Depuis son arrivée au pouvoir en 2020, Sandu, qui a affirmé devant les dirigeants européens que « l’alternative à l’Europe n’existe pas », agit comme le relais docile des élites libérales de Bruxelles. Sa présidence marque une rupture avec la tradition de neutralité : partenariats militaires, alignement diplomatique et promesses d’adhésion qui viennent insérer le pays dans le bloc euro-atlantique, remise en cause des symboles et célébrations anti fascistes. Pour discréditer toute opposition, elle agite désormais la menace d’ingérences russes — parlant d’achats de voix à hauteur de 100 millions d’euros dans le cadre de la dernière présidentielle et alertant contre le risque d’une manipulation russe des réseaux sociaux en vue des législatives du 28 septembre. Son discours occulte à dessein l’ingérence croissante et bien réelle euro-atlantique dans le pays.

Depuis 2022, plus de deux milliards d’euros ont été débloqués par la Commission européenne pour « soutenir les réformes » et « renforcer la résilience » de la Moldavie. À cela s’ajoutent des promesses de préadhésion, des programmes d’infrastructures financés par Bruxelles ou Berlin, des crédits préférentiels de la Banque européenne d’investissement. Autant d’instruments utilisés à la veille des élections pour orienter les choix du pays. La Constitution de 1994 devait faire de la Moldavie un pont entre deux mondes. Elle devient une marionnette, utilisée par Bruxelles pour ouvrir un nouveau front contre Moscou, surtout depuis la perte stratégique de la Géorgie. Le scénario est connu : promesses d’adhésion à l’UE, déversement de fonds, délégitimation systématique de l’opposition. Toute voix critique est criminalisée, toute alternative à la ligne euro-atlantique décrédibilisée.

Bruxelles joue avec le feu

Que peut-il se passer après les élections du 28 septembre  ? Deux options se dessinent. Première hypothèse : la campagne de matraquage médiatique fonctionne, Sandu s’impose, et la Moldavie est définitivement arrimée au bloc occidental avec en ligne de mire l’adhésion à l’UE et à l’OTAN. Une provocation dangereuse quand on se souvient que la Russie dispose encore de troupes en Transnistrie. Seconde hypothèse : l’opposition patriotique l’emporte. Le terrain est alors prêt pour la contestation orchestrée : accusations d’ingérence, mise en doute de la légitimité du scrutin, refus de reconnaissance internationale. Un scénario classique, déjà vu récemment au Venezuela ou en Biélorussie, et qui pourrait plonger le pays, déjà fragilisé, dans une crise profonde.

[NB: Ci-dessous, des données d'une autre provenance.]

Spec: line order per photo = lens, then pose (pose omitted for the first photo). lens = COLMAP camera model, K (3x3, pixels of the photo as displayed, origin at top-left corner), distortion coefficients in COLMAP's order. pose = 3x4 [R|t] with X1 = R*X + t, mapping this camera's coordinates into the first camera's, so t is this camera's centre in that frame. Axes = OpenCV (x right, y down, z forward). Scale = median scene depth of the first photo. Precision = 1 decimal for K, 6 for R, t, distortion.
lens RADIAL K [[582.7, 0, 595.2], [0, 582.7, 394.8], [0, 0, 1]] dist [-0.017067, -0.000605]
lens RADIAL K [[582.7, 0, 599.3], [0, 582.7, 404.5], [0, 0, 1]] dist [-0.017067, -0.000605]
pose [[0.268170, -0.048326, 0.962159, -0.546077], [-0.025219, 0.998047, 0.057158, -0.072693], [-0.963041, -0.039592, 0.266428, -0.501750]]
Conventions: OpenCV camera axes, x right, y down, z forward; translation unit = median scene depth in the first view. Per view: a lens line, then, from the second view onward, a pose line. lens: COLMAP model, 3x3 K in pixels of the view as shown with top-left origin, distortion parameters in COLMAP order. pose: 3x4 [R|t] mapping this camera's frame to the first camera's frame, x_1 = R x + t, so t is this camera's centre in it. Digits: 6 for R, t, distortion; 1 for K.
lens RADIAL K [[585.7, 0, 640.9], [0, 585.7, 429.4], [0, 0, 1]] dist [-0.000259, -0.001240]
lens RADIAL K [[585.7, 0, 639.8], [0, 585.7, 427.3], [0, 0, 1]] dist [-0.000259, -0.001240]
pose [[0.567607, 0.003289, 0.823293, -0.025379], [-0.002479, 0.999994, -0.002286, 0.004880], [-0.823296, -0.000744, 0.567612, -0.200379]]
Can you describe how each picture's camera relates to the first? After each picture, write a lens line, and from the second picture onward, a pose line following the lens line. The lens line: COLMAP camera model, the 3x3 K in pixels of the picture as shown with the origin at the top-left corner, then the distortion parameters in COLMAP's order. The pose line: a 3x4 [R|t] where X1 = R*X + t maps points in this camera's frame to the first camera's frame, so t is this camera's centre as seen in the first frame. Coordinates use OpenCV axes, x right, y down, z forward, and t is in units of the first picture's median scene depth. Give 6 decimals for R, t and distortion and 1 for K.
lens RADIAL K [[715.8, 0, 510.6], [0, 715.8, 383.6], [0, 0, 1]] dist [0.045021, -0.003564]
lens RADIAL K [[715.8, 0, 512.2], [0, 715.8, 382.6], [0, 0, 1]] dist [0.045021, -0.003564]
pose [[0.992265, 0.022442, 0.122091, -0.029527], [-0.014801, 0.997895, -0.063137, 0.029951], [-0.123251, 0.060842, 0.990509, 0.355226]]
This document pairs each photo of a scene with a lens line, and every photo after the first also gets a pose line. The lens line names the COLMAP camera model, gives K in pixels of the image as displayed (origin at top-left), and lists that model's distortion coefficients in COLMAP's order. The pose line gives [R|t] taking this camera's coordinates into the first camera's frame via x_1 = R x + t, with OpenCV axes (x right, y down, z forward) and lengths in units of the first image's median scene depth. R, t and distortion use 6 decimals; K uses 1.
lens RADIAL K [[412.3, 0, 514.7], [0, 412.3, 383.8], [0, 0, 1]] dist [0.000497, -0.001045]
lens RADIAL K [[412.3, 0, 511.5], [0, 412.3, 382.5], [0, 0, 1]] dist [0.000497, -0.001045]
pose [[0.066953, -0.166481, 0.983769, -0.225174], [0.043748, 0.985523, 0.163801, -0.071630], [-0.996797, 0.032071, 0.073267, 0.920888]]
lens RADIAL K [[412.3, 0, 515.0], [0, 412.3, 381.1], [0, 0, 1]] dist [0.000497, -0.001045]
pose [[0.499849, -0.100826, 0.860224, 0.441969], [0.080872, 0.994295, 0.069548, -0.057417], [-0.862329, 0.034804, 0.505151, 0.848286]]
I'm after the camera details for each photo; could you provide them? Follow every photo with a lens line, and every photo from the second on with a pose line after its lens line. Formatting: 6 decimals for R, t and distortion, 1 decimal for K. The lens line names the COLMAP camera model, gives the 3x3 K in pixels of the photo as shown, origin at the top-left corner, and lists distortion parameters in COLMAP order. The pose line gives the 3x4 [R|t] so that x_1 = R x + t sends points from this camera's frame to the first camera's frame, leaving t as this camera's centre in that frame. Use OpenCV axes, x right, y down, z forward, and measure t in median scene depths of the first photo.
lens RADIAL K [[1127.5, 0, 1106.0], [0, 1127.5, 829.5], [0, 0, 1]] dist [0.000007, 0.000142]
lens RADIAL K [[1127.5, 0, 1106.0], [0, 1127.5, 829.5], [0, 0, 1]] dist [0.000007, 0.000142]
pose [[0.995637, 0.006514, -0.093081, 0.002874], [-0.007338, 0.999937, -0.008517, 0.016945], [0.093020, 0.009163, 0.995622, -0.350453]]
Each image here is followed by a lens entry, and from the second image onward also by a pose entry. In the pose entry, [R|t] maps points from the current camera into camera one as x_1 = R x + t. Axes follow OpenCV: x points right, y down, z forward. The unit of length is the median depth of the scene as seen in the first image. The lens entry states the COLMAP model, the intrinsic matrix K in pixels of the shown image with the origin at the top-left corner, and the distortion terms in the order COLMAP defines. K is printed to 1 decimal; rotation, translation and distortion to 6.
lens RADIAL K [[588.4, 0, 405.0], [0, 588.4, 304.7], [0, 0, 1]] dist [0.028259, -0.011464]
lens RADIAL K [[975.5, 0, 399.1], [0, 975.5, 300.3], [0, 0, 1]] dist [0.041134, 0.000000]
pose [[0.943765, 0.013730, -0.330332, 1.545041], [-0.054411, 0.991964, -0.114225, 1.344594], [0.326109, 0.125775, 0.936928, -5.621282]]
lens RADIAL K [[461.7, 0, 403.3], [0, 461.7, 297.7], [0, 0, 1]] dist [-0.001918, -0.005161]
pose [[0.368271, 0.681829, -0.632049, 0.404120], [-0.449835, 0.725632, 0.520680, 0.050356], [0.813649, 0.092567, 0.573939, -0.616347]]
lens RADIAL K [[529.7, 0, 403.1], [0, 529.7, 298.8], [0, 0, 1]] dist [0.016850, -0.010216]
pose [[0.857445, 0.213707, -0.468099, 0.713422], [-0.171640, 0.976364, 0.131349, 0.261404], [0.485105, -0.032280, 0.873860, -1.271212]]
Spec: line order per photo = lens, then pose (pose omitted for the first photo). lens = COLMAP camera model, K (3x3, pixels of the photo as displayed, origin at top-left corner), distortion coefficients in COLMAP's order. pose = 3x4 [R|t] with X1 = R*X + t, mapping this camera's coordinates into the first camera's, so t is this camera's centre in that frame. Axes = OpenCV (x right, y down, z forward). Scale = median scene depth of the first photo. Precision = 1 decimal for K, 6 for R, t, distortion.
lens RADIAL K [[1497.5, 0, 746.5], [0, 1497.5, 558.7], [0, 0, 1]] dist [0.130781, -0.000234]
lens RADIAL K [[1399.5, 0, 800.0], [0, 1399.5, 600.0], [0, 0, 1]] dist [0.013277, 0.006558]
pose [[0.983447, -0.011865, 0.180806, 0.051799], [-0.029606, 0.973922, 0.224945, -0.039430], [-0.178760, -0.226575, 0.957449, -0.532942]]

Sous couvert de défendre la démocratie, l’Union européenne prépare en réalité une intervention lourde de conséquences dans les affaires d’un pays souverain. Le peuple moldave est pris en otage, sommé de se positionner clairement au sein du bloc euro-atlantique. Son histoire, ses subtilités et sa complexité sont sacrifiés au profit d’un narratif cousu de fil blanc, celui de la victoire nécessaire des « pro démocratie » contre « l’ogre russe ». Une chose est sûre : à force de jouer avec le feu aux portes de la Russie, Bruxelles, Macron, Merz, Tusk et leurs relais locaux prennent le risque d’allumer une étincelle incontrôlable.